Macht höchstens Sinn wenn dein 4770k ne OC Krücke ist und du stark OCen willst, du kannst auch einfach nen Biosupdate machen und den i7 4790k einbauen bei Bedarf, was für nen Board hast denn?


----------



## MezZo_Mix (30. August 2014)

Lugior schrieb:


> Also die Rapid Storage tech hab ich auch schon bei meinem Z87 Board. Aber vielen Dank für die ganzen Infos, so muss ich mir nur überlegen ob ich den 4770K gegen 4790K austausche.


 
Warum?  Ich hoffe dir ist bewusst das der 4790K ein 4770K ist mit höherem Takt. Wozu willst du da noch mal 300€ raus werfen


----------



## Lugior (30. August 2014)

Der 4790K läuft doch standart schon mit 4,5 GHz im Boost. Ist da nicht mehr Luft nach Oben für OC? Oder bin ich dann schon fast am Limit wie mit dem 4770K?


----------



## Fox2010 (30. August 2014)

Waren das nicht 4.4GHZ mit Boost? Aber egal ob 4.4 oder 4.5GHz da ist nicht mehr viel luft nach Oben da die temps schnell zu hoch sind.

Der 4770K lässt sich ja nicht bei jedem auf den selben takt bringen die meisten 4770k schaffen ja nichtmal mehr die 4.3GHZ geschweige den darüber, ist wie mit meiner krücke hab einen 4670k der geht nichtmal mit 1.3volt auf 4.2 ab 4GHz macht der zu. Wer nen 4770k auf 4.4 betreibt brauch auf keinen fall einen 4790k da sich dort nicht groß mehr raushollen lässt. Gibt ausnahmen die laufen vielleicht noch bei 4.8GHz aber dann is da auch ende und die kannste schon unter wasser setzen da die sonst auch am Temp limit vorm drosseln laufen.


----------



## xHaru (30. August 2014)

Westcoast schrieb:


> von Z87 auf Z97 umzusteigen ist sinnlos. sogar von Z77 auf Z97 merkt man so gut wie nichts.
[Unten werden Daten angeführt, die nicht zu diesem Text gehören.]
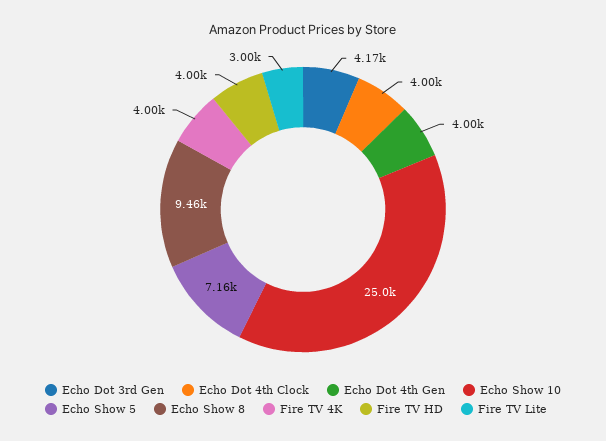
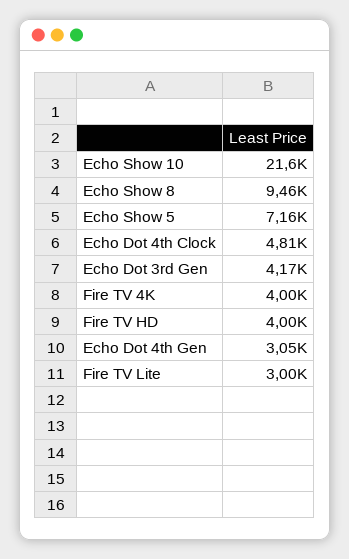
  {
    "Echo Dot 3rd Gen": 4170,
-   "Echo Dot 4th Clock": 4000,
+   "Echo Dot 4th Clock": 4810,
-   "Echo Dot 4th Gen": 4000,
+   "Echo Dot 4th Gen": 3050,
-   "Echo Show 10": 25000,
+   "Echo Show 10": 21600,
    "Echo Show 5": 7160,
    "Echo Show 8": 9460,
    "Fire TV 4K": 4000,
    "Fire TV HD": 4000,
    "Fire TV Lite": 3000
  }

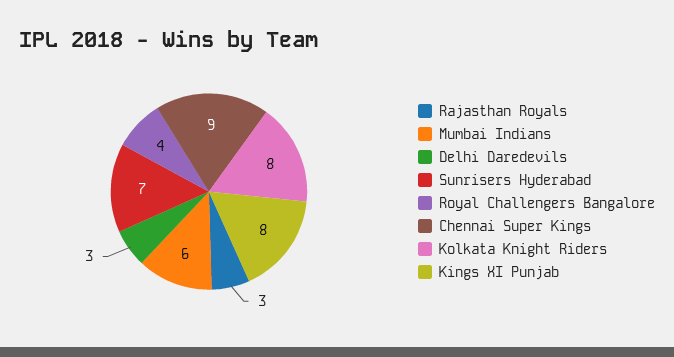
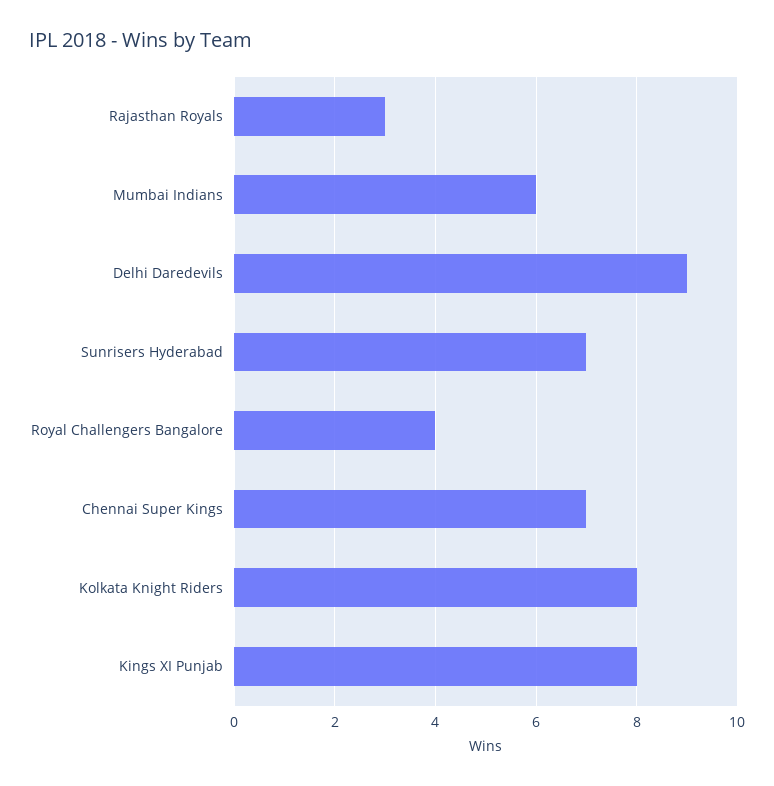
  {
    "Rajasthan Royals": 3,
    "Mumbai Indians": 6,
-   "Delhi Daredevils": 3,
+   "Delhi Daredevils": 9,
    "Sunrisers Hyderabad": 7,
    "Royal Challengers Bangalore": 4,
-   "Chennai Super Kings": 9,
+   "Chennai Super Kings": 7,
    "Kolkata Knight Riders": 8,
    "Kings XI Punjab": 8
  }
Sata3 bei vielen Festplatten!? Was ist damit? Soweit ich weiß unterstützt Z77 nativ nur 2x6Gib. Ab Z87 sinds dann glaube ich 6x6Gib.


----------



## Lugior (31. August 2014)

Also mein 4770k habe ich bis 4,6GHz bekommen, war allerdings nur für ein paar durchläufe in 3DMark Firestrike. Hat aber funktioniert.
Im Moment läuft er auf standart Takt, mangels ordentlicher Kühlung.

Wenn es sich aber eh nicht lohnt den 4790k zu holen steck ich die Kohle lieber in die WaKü.


----------



## IluBabe (31. August 2014)

Außer besserer WLP und ein paar kleinen Adaptionen in der Spannungsaufbereitung ist nix anders beim devils canyon. Wenn du den i7 4770k schon auf 4,6GHz laufen lassen hattest dann sind die paar 100MHz die du potenziell bekommen könntest, wohl gemerkt, sofern der Prozessor keine Krücke ist, was auch vorkommen kann! es nicht wert da Euronen reinzustecken.

Bezogen auf ein Board zwische Z97 und Z97. Kommt drauf an was hast du den für ein Board für den i7 4770k?


----------



## Lugior (31. August 2014)

Gigabyte GA-Z87X-OC


----------



## IluBabe (31. August 2014)

Das ist doch top


----------